While the swine industry has had a nice run of profits, revenues in April of around $80/cwt., carcass, have us moving ever-closer to breakeven. We commonly see a run-up of prices in the summer, so profitability should hold through the coming months. There are, however, some points to be concerned about. While pork exports were up 17% compared to a year ago, a couple of key points must be considered. Figure 1, compiled by Global Agritrends’ Brett Stuart, shows a very strong Market in March 2011, but we must remember that spike was somewhat driven by the foot-and-mouth disease outbreak in South Korea.

In addition, China’s pork purchases from September through the end of the year showed good growth (Figure 2). If the Chinese market continues to show good growth in 2012, it will help pork prices through the year.

 

Talk of Sow Herd Expansion – Maybe the only good thing about lower hog prices is it will slow down the inclinations to expand production.  The cost to build a sow unit today is considerably more than just five years ago. In 2007, it cost around $1,100 per sow space to build a sow unit. Today, that same unit would cost close to $1,500 a space, or $400 more than five years ago. The per-sow-space cost is difficult to pin down because housing designs and the adoption of new technologies can vary widely. In addition, many producers plan to increase weaning age, thus increasing the need for farrowing crates, again driving up the cost. It is important to compare apples-to-apples. While older, heavier pigs add to the per-pig cost, wean-to-finish performance generally improves. What is the cost of new construction in your area compared to five years ago? I’d like to get a better idea of the construction cost differences around the country. Please send me estimates from your area, including the basic breeding-gestation housing design difference, weaning age, etc. My e-mail address is Mark.Greenwood@AgStar.com.

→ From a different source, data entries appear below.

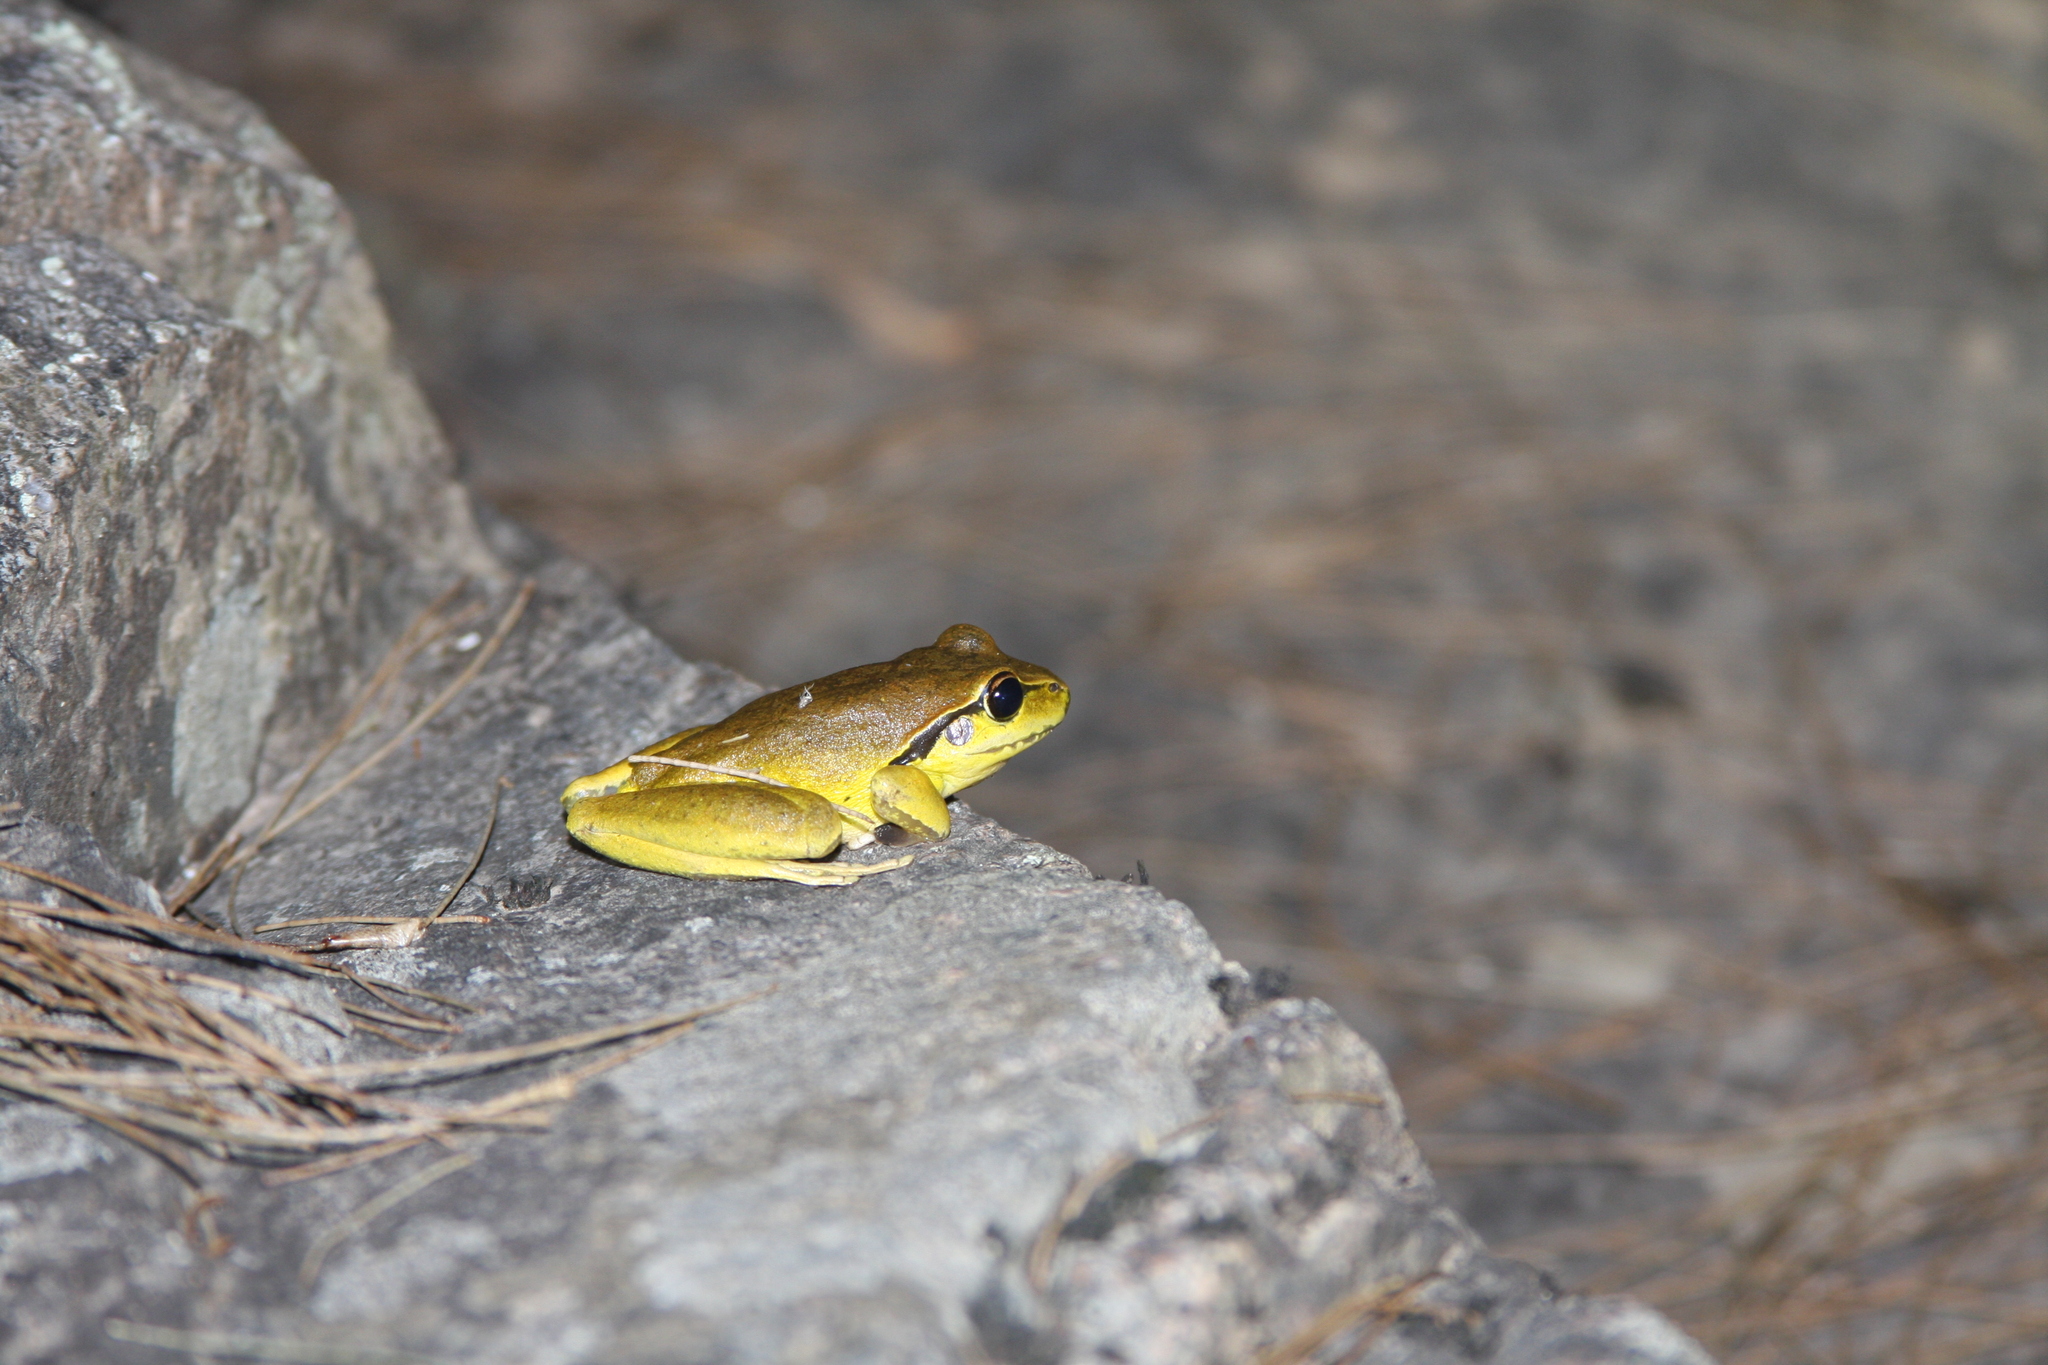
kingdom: Animalia
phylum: Chordata
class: Amphibia
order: Anura
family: Pelodryadidae
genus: Ranoidea
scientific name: Ranoidea lesueurii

  Are You Thinking about Expanding? If you are, as a major lender in the pork industry, I want to emphasize that you will need to make sure you have adequate liquidity. Many operations today have no operating debt and are looking at other investment options, such as owning more finishing spaces, instead of expanding the sow herd. If we have a downturn in the hog market, can you compete with producers who have very strong balance sheets and liquidity? I remember writing an article for this newsletter in 2009 entitled, “An Industry at a Crossroads.” Honestly, I do not want to go back to those days. As Steve Meyer (Paragon Economics, Inc.) often points out in his columns, any kind of expansion will put more pressure on slaughter capacity and that impact must also be considered.